I came across this question in my book:
Let $f(x) = x^3-3x^2+6$ for $x\in {R}$ and $g(x) = \max\{f(t); x+1\leq t\leq x+2\}$ , for $-3\leq x \le0$ and $1-x, x\geq 0$. Test continuity of $g(x)$ for $x\in [-3,1]$.
My Problem
I have not been able to attempt the problem since I am stuck on the first step: Identifying the function. I have absolutely no idea how $g(x)$ looks like for $x\in [-3,0]$. I need help in understanding this part: $$g(x)=\max\{f(t); x+1\leq t\leq x+2\}$$
Thanks for comments/suggestions.
Firstly calculate the critical points of $f(x)$.

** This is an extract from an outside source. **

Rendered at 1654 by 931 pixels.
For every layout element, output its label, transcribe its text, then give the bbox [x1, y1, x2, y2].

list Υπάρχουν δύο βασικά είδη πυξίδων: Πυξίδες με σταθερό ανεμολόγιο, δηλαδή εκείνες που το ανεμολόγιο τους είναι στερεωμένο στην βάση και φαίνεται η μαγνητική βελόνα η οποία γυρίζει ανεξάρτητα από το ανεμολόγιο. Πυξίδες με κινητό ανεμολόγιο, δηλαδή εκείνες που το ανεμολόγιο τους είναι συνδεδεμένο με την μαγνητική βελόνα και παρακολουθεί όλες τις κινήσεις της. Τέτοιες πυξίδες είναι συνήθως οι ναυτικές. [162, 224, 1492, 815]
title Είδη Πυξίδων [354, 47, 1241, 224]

You get that $f(x)$ has a local maximum on $x=0$ and local minimum on $x=2$ implying it is strictly decreasing in $(0,2)$ and strictly increasing in $(-\infty,0)\cup(2,\infty).$
Now look at the definition of $g(x)$. It says that $g(x)=$ maximum value of $f(x)$ in the interval $[x+1,x+2]$ where $x\in[-3,1]$
Now let's split up the intervals.
Interval I : $x\in[-3,-2]$ then $t\in[-2,0]$
You can see that $f(x)$ is strictly increasing in $[-2,0)$ so it will always have maximum value in $[x+1,x+2]$ at $t=x+2$
$$g(x)=f(x+2)\;\;\;\forall\;\;\;x\in[-3,-2]$$
Interval II : $x\in[-2,-1]$ then $t=0$ will always exist in $[x+1,x+2]$ and as $f(0)$ is the local maxima.
$$g(x)=f(0)=6\;\;\;\forall\;\;\;x\in[-2,-1]$$
Interval III : $x\in[-1,0]$ then $t\in[0,2]$
You can see that $f(x)$ is strictly decreasing in $(2,0)$ so it will always have maximum value in $[x+1,x+2]$ at $t=x+1$
$$g(x)=f(x+1)\;\;\;\forall\;\;\;x\in[-2,0]$$
Interval IV is same as Interval I so you can incorporate this part into that.
I don't how to typeset cases or I would have provided a complete neat answer.